**EXERCISE BRIEF**
In the NFS and TCP tuning text below, reproduce verbatim the passage from "Number of service" to "service thread is insufficient.", including both of those phrases.

**READING TEXT**

Number of communication threads

Sets the number of protocol communication threads. Increase the value of this parameter when the processing capability of the communication thread is insufficient.

Run the echo 32 > /proc/fs/nfsd/threads command to configure this parameter.

To check whether the number of communication threads is insufficient, use the netstat tool to check the stacking of the buffer for sending and receiving packets on the NFS connection. Pay attention to the TCP (used by default) status. Port 2049 is the NFS service port.

Number of service threads

Sets the number of protocol service threads. Increase the value of this parameter when the processing capability of the service thread is insufficient.

Run the echo 32 > /proc/fs/nfsd/pool_threads command to configure this parameter.

Linux

net.ipv4.tcp_rmem = 10000000 20000000 40000000

Size of the TCP receive buffer, which is the default value of the TCP receive window. For a 10GE NIC, you are advised to change the value to 10 MB, 20 MB, or 40 MB.

echo 10000000 20000000 40000000 > /proc/sys/net/ipv4/tcp_rmem
net.ipv4.tcp_wmem = 10000000 20000000 40000000
echo 10000000 20000000 40000000 > /proc/sys/net/ipv4/tcp_wmem

Size of the TCP send buffer. For a 10GE NIC, you are advised to change the value to 10 MB, 20 MB, or 40 MB.

net.ipv4.tcp_mem = 400000  800000  1600000

Number of memory pages that can be used by the TCP protocol stack. The size of each page is 4 KB. You are advised to change the value to 400 MB, 800 MB, or 1.6 GB.

net.ipv4.tcp_window_scaling = 1

The scaling factor option of the TCP window. The TCP window larger than 64 KB is supported only after this option is enabled.

Note: The values of tcp_rmem and tcp_wmem need to be changed only on the client.

**RECORDS PROVIDED**
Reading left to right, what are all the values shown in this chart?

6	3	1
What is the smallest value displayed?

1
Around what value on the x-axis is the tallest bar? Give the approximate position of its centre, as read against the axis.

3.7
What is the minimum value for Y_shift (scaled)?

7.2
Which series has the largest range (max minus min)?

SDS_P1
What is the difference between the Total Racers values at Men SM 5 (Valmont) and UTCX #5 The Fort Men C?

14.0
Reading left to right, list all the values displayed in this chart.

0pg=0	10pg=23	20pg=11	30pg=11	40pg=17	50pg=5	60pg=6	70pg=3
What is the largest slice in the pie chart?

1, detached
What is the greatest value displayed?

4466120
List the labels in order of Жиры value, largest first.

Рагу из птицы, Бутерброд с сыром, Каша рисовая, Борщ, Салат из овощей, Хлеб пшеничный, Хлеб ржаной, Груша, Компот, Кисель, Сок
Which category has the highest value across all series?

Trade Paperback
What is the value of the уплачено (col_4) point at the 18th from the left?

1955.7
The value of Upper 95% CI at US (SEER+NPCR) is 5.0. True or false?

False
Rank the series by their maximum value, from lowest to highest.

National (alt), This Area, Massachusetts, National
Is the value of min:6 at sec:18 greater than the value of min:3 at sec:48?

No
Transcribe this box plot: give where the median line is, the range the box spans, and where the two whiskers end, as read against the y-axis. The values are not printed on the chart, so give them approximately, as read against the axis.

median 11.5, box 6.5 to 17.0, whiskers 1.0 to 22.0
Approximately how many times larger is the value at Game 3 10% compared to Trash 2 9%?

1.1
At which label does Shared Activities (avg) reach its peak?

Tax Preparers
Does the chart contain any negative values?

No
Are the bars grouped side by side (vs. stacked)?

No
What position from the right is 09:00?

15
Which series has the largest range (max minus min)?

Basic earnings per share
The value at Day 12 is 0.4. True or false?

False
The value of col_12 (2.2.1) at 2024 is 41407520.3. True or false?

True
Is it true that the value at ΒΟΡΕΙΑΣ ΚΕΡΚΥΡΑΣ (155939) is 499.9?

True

**PROBLEM SOLUTION**
Number of service threads

Sets the number of protocol service threads. Increase the value of this parameter when the processing capability of the service thread is insufficient.